Gi-Gyu menawarkan cone berisi es krim yang meleleh dan juga dilumuri dengan air liurnya.
“Tidak, lupakan saja. Air liurku menempel di situ. Terlalu kotor.” Gi-Gyu mengakui kesalahannya dan menarik tangannya.
“…” El tampak terkejut, tetapi Gi-Gyu tidak menyadarinya.
Alberto, yang juga sedang makan es krim, berkomentar, “Tuan Morningstar, Anda tidak punya sopan santun.”
Gi-Gyu dan Alberto cepat menjadi teman. Mungkin karena Alberto adalah orang yang optimis. Atau mungkin karena sebagai manajer cabang, dia harus ramah dan memiliki keterampilan sosial yang hebat.
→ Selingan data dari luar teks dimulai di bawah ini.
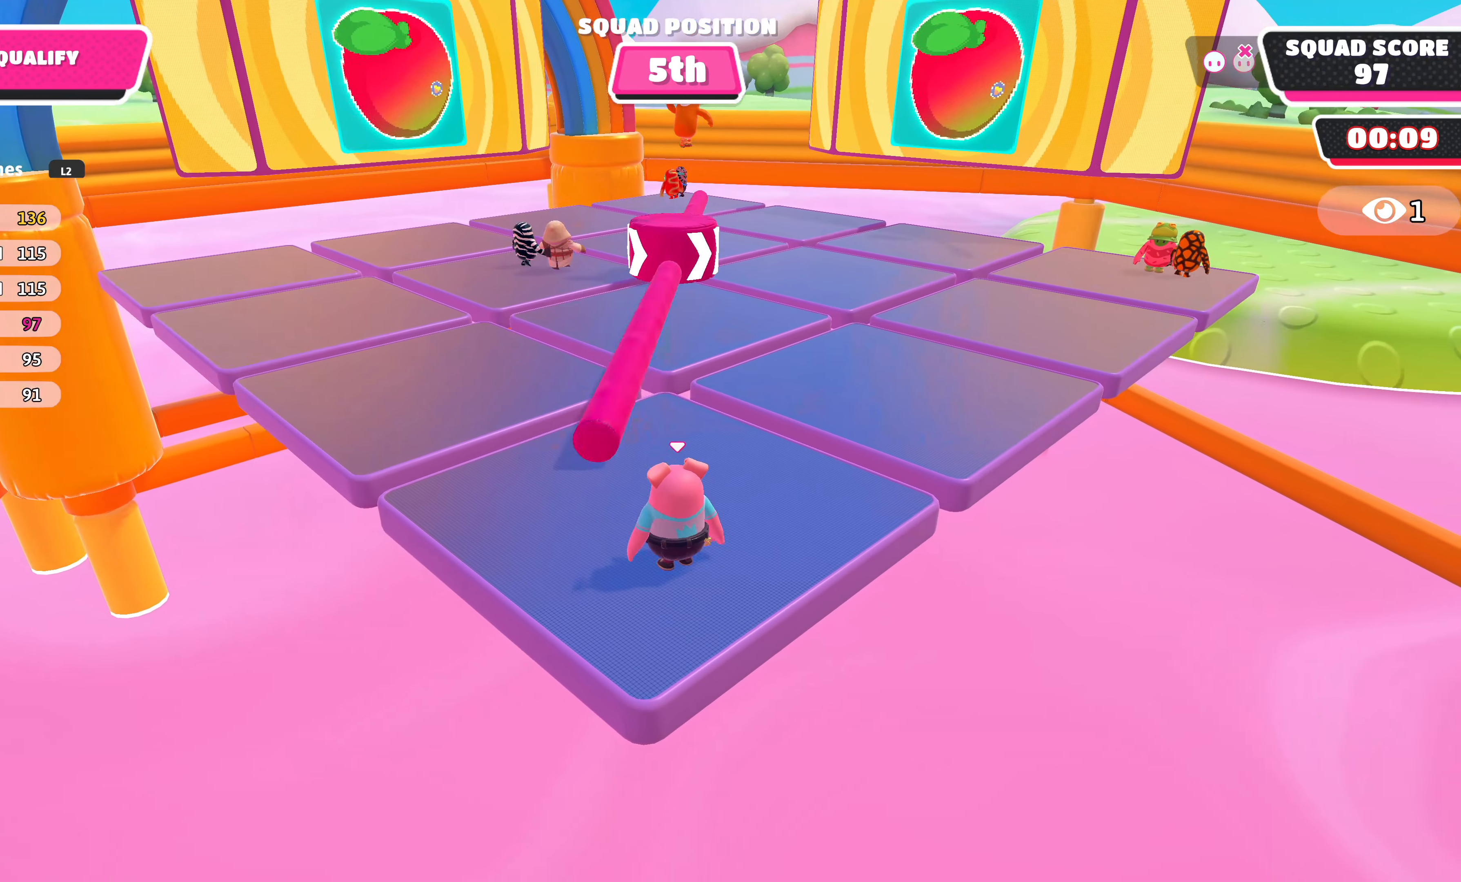
{"buttons": [], "left_stick": "up", "right_stick": "center", "events": []}
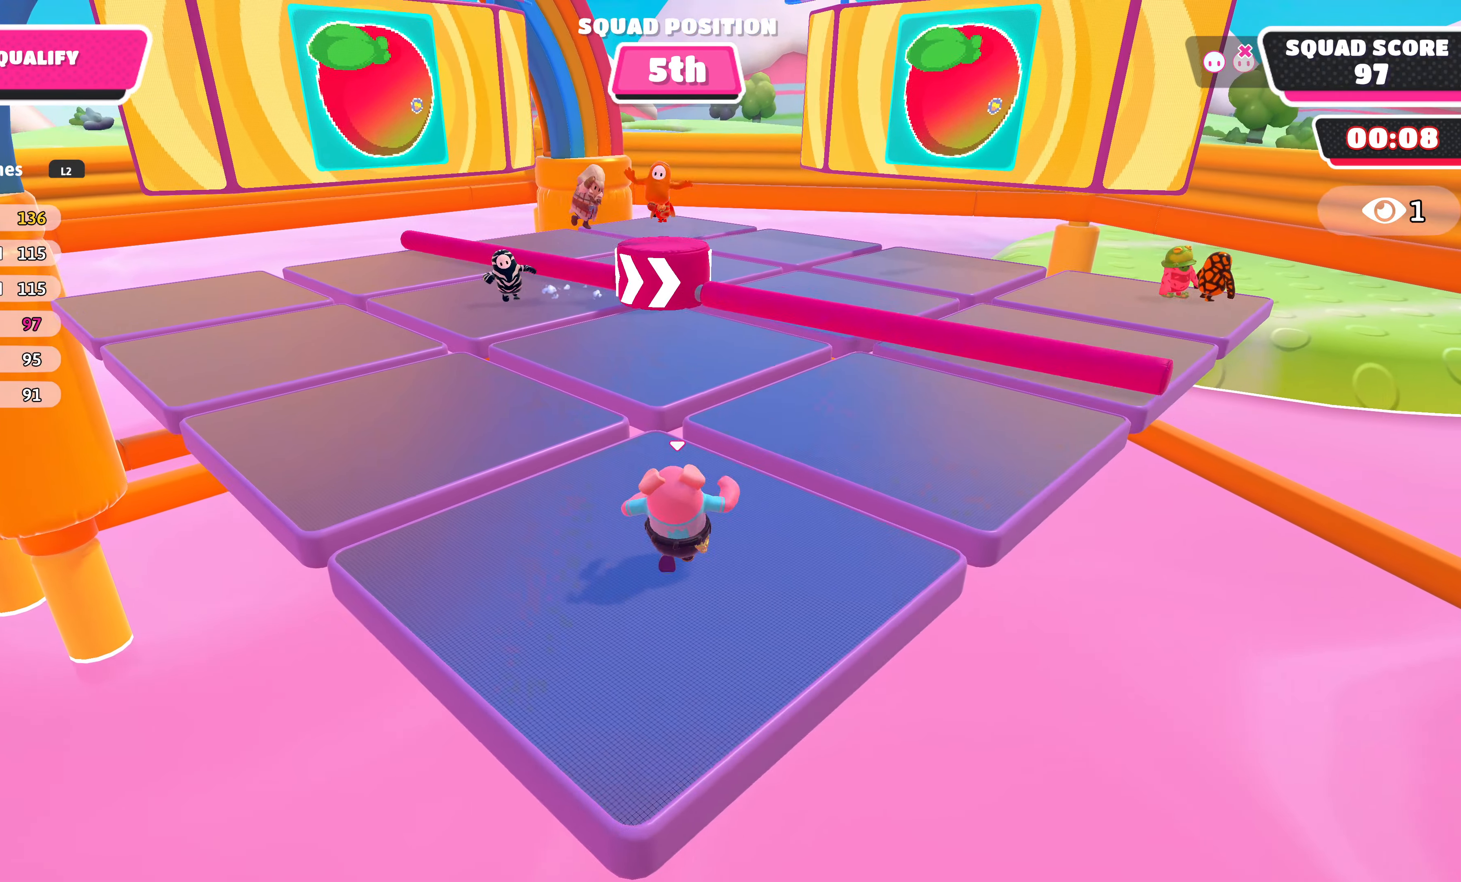
{"buttons": [], "left_stick": "up", "right_stick": "center", "events": []}
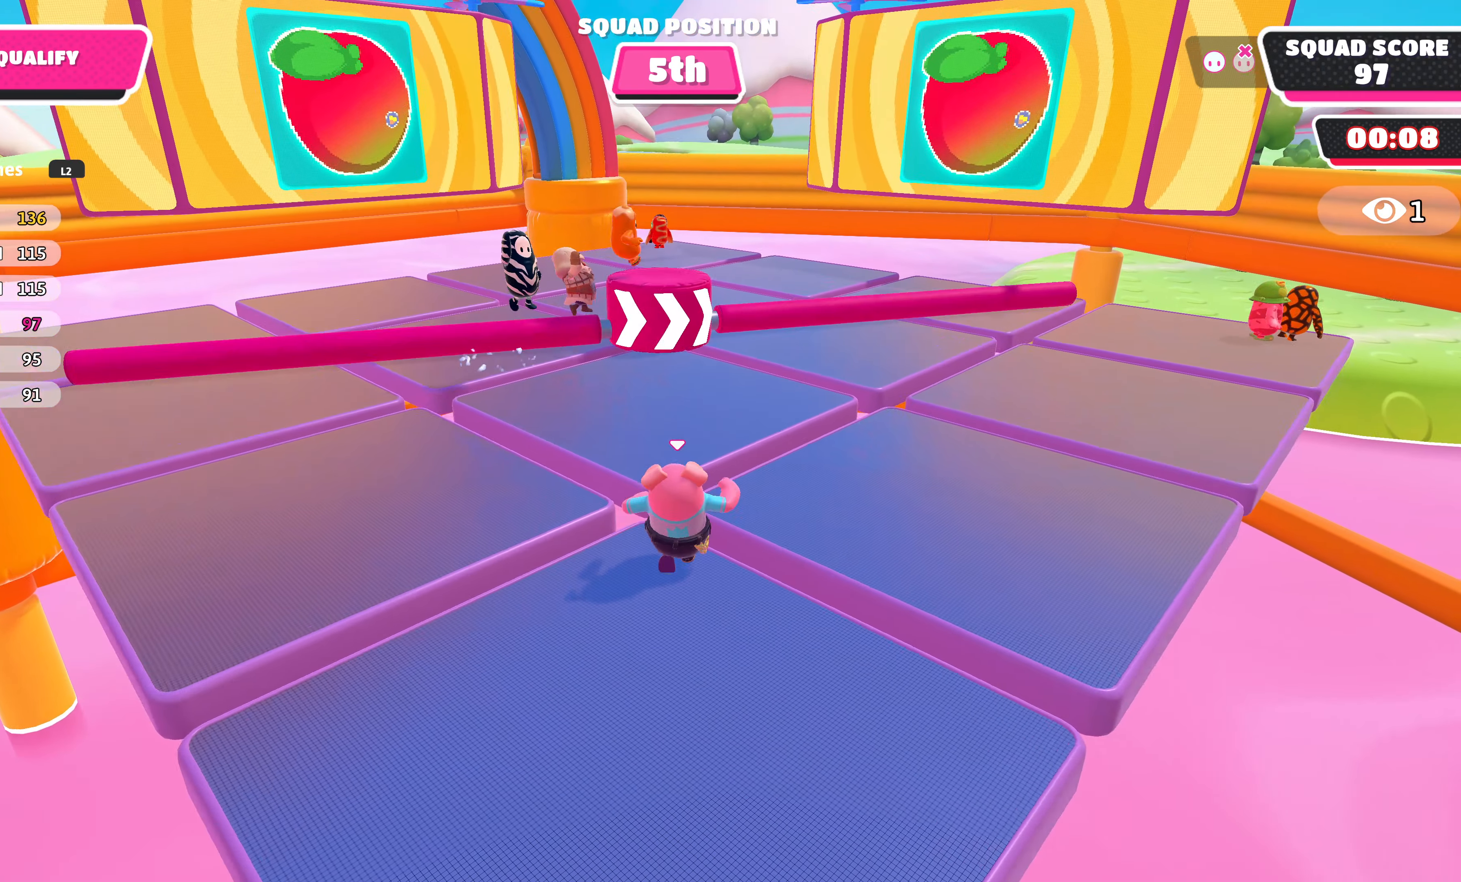
{"buttons": [], "left_stick": "up", "right_stick": "center", "events": []}
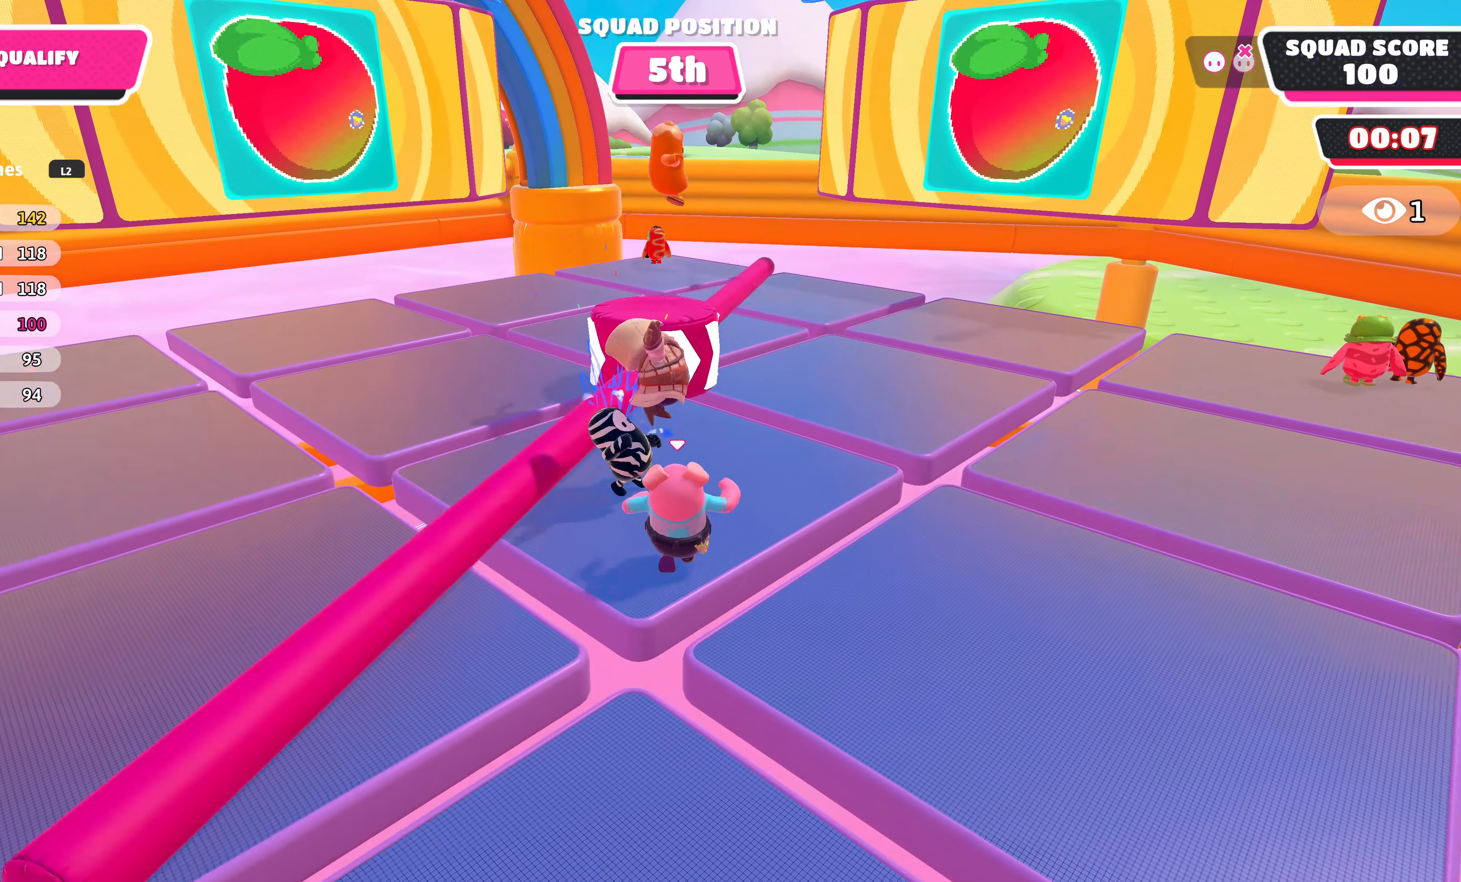
{"buttons": [], "left_stick": "up-right", "right_stick": "center", "events": [[33, "CROSS", "down"], [116, "left_stick", "up-left"], [150, "CROSS", "up"], [350, "left_stick", "up"], [450, "left_stick", "up-right"]]}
‘ *Mungkin aku menyukainya karena dia sangat mirip dengan Sung-Hoon.’ *Gi-Gyu menggigit es krimnya dan tersenyum.
Gi-Gyu menjawab, “Ngomong-ngomong, kau jago dalam hal ini, ya?”
“Yah, aku menjadi manajer cabang bukan karena kemampuan sepak bolaku, itu sudah pasti,” gumam Alberto dengan mulut penuh es krim.
Mereka sedang berkeliling Bukit Capitoline, tempat wisata populer di Roma. Gi-Gyu dan El adalah dua individu yang mempesona, tetapi tidak ada yang menatap mereka meskipun itu adalah reaksi yang wajar. Semua ini berkat kemampuan Alberto.
Gi-Gyu sudah bisa menebak level Alberto sejak pertama kali mereka bertemu. Alberto tidak lemah, tetapi dia juga bukan petarung peringkat tinggi.
“Aku pemain kategori pendukung yang cukup terkenal. Tapi, itu bukan sesuatu yang perlu dibanggakan di hadapanmu, Tuan Morningstar,” jelas Alberto. Levelnya rendah, tetapi dia memiliki keterampilan luar biasa dan pekerjaan yang unik. Dia bisa menggunakan semua keterampilan pendukungnya yang tak terhitung jumlahnya dengan ahli.
Alberto telah menggunakan kemampuan Gangguan Kognitifnya pada Gi-Gyu dan El agar masyarakat umum tidak memperhatikan mereka.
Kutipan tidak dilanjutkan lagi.